>Walt Whitman

>

The past and present wilt–I have fill’d them, emptied them.
And proceed to fill my next fold of the future.
Listener up there! what have you to confide to me?
Look in my face while I snuff the sidle of evening,
(Talk honestly, no one else hears you, and I stay only a minute longer.)
Do I contradict myself?
Very well then I contradict myself,
(I am large, I contain multitudes.)
I concentrate toward them that are nigh, I wait on the door-slab.
Who has done his day’s work? who will soonest be through with his supper?
Who wishes to walk with me?
Will you speak before I am gone? will you prove already too late?

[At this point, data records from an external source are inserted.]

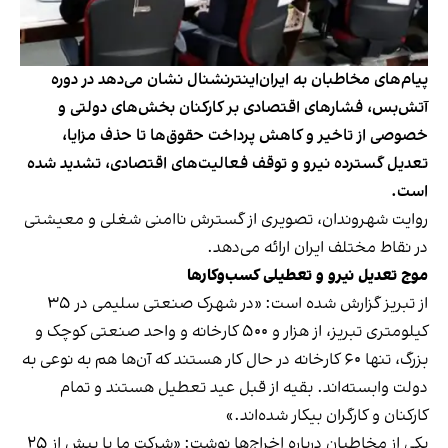
پیام‌های مخاطبان به ایران‌اینترنشنال نشان می‌دهد در دوره
آتش‌بس، فشارهای اقتصادی بر کارکنان بخش‌های دولتی و
خصوصی از تاخیر و کاهش پرداخت حقوق‌ها تا حذف مزایا،
تعدیل گسترده نیرو و توقف فعالیت‌های اقتصادی، تشدید شده
است.
روایت شهروندان، تصویری از گسترش ناامنی شغلی و معیشتی
در نقاط مختلف ایران ارائه می‌دهد.
موج تعدیل نیرو و تعطیلی کسب‌وکارها
از تبریز گزارش شده است: «در شهرک صنعتی سلیمی در ۳۵
کیلومتری تبریز، از هزار و ۵۰۰ کارخانه و واحد صنعتی کوچک و
بزرگ، تنها ۶۰ کارخانه در حال کار هستند که آن‌ها هم به نوعی به
دولت وابسته‌اند. بقیه از قبل عید تعطیل هستند و تمام
کارکنان و کارگران بیکار شده‌اند.»
یکی از مخاطبان درباره اخراج‌ها نوشت: «شرکت ما با بیش از ۲۵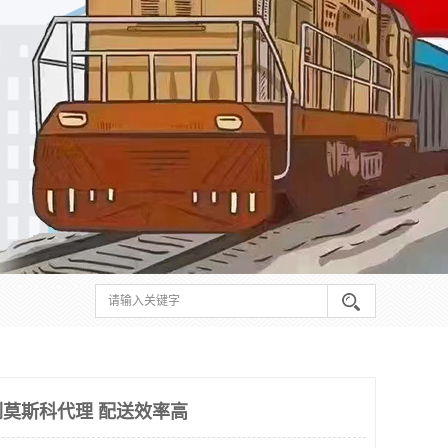
莫斯科代理 配送效率高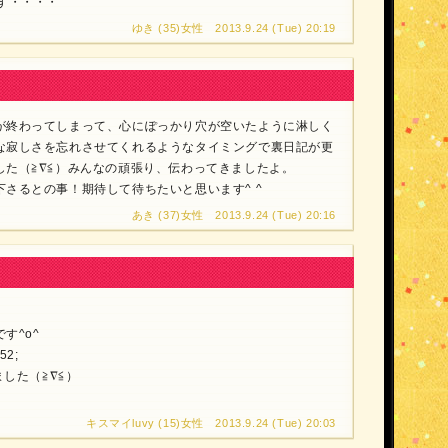
す・・・・
ゆき (35)女性 2013.9.24 (Tue) 20:19
が終わってしまって、心にぽっかり穴が空いたように淋しく
な寂しさを忘れさせてくれるようなタイミングで裏日記が更
した（≧∇≦）みんなの頑張り、伝わってきましたよ。
さるとの事！期待して待ちたいと思います^ ^
あき (37)女性 2013.9.24 (Tue) 20:16
す^o^
2;
ました（≧∇≦）
キスマイluvy (15)女性 2013.9.24 (Tue) 20:03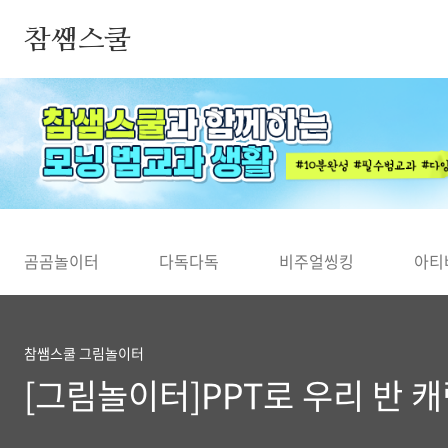
본문 바로가기
참쌤스쿨
◀
곰곰놀이터
다독다독
비주얼씽킹
아티
참쌤스쿨 그림놀이터
[그림놀이터]PPT로 우리 반 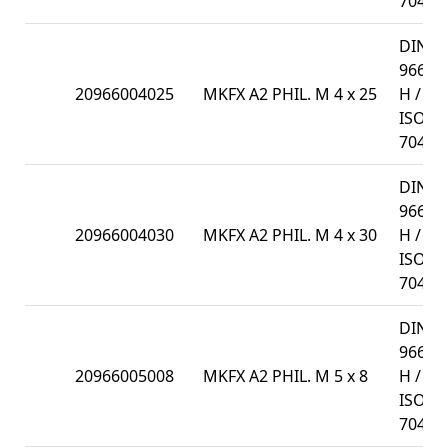
7047
DIN
966-
20966004025
MKFX A2 PHIL. M 4 x 25
H /
ISO
7047
DIN
966-
20966004030
MKFX A2 PHIL. M 4 x 30
H /
ISO
7047
DIN
966-
20966005008
MKFX A2 PHIL. M 5 x 8
H /
ISO
7047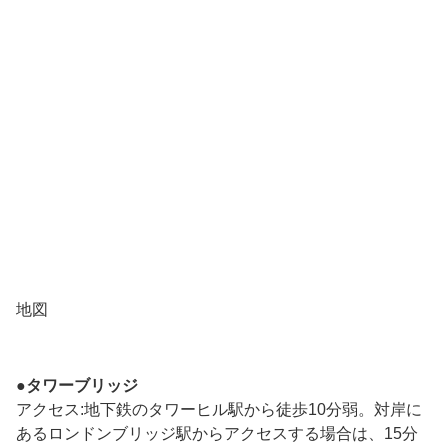
地図
●タワーブリッジ
アクセス:地下鉄のタワーヒル駅から徒歩10分弱。対岸に
あるロンドンブリッジ駅からアクセスする場合は、15分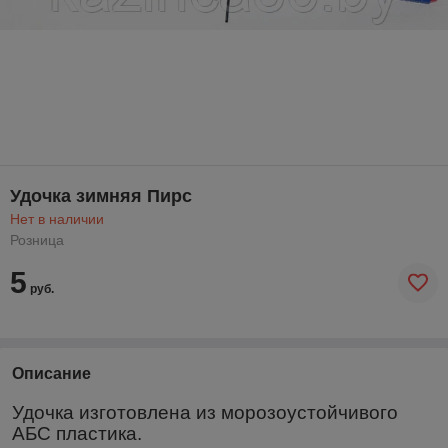
Удочка зимняя Пирс
Нет в наличии
Розница
5
руб.
Описание
Удочка изготовлена из морозоустойчивого
АБС пластика.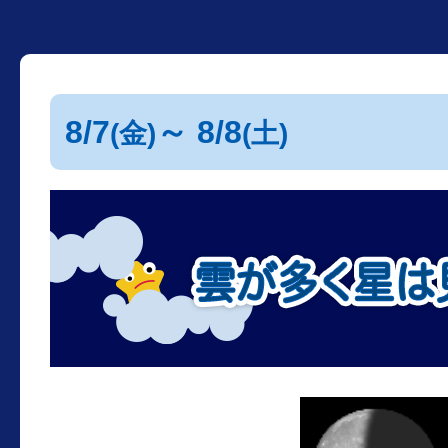
8/7
～ 8/8
(金)
(土)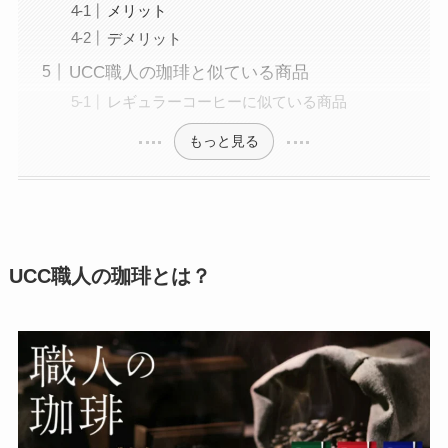
メリット
デメリット
UCC職人の珈琲と似ている商品
レギュラーコーヒーに似ている商品
もっと見る
UCC職人の珈琲とは？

3 thoughts on “>Walt Whitman

  1. Anonymous

    >like the ending better

    I bequeath myself to the dirt, to grow from the grass I love;
    If you want me again, look for me under your boot-soles
    You will hardly know who I am, or what I mean;
    But I shall be good health to you nevertheless,
    And filter and fibre your blood.
    Failing to fetch me at first, keep encouraged;
    Missing me one place, search another;
    I stop somewhere, waiting for you.
    Among the men and women the multitude,
    I perceive one picking me out by secret and divine signs,
    Acknowledging none else, not parent, wife, husband, brother, child, any nearer than I am,
    Some are baffled, but that one is not–that one knows me.
    Ah lover and perfect equal,
    I meant that you should discover me so by faint indirections,
    And I when I meet you mean to discover you by the like in you.